▶ EXERCISE OBJECTIVE
Find every line below with the string "street" and pick it out.

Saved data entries
[Start of Attachment]

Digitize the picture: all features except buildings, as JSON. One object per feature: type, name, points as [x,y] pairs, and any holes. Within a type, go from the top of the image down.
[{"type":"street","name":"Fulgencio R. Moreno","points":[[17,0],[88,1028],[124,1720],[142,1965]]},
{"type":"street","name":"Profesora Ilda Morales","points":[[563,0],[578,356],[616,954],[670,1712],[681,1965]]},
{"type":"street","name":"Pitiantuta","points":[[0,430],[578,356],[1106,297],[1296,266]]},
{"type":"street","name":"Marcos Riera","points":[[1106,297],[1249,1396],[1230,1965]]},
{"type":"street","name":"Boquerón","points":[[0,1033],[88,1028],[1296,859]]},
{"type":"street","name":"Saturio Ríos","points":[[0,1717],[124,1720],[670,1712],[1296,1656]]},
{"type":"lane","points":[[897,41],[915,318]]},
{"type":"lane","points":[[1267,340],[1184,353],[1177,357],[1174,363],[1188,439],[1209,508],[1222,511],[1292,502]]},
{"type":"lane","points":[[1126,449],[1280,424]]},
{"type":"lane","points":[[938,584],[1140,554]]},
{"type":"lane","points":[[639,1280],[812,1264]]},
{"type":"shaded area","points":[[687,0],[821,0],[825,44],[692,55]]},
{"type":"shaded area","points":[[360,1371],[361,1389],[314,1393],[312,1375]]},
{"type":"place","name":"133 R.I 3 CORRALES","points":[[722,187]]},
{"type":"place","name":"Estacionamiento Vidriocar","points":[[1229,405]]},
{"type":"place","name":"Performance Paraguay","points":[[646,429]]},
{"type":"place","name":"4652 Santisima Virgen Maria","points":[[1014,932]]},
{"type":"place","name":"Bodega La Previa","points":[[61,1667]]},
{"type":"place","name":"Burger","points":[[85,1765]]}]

[End of Attachment]

▶ TASK RESULT
[{"type":"street","name":"Fulgencio R. Moreno","points":[[17,0],[88,1028],[124,1720],[142,1965]]},
{"type":"street","name":"Profesora Ilda Morales","points":[[563,0],[578,356],[616,954],[670,1712],[681,1965]]},
{"type":"street","name":"Pitiantuta","points":[[0,430],[578,356],[1106,297],[1296,266]]},
{"type":"street","name":"Marcos Riera","points":[[1106,297],[1249,1396],[1230,1965]]},
{"type":"street","name":"Boquerón","points":[[0,1033],[88,1028],[1296,859]]},
{"type":"street","name":"Saturio Ríos","points":[[0,1717],[124,1720],[670,1712],[1296,1656]]},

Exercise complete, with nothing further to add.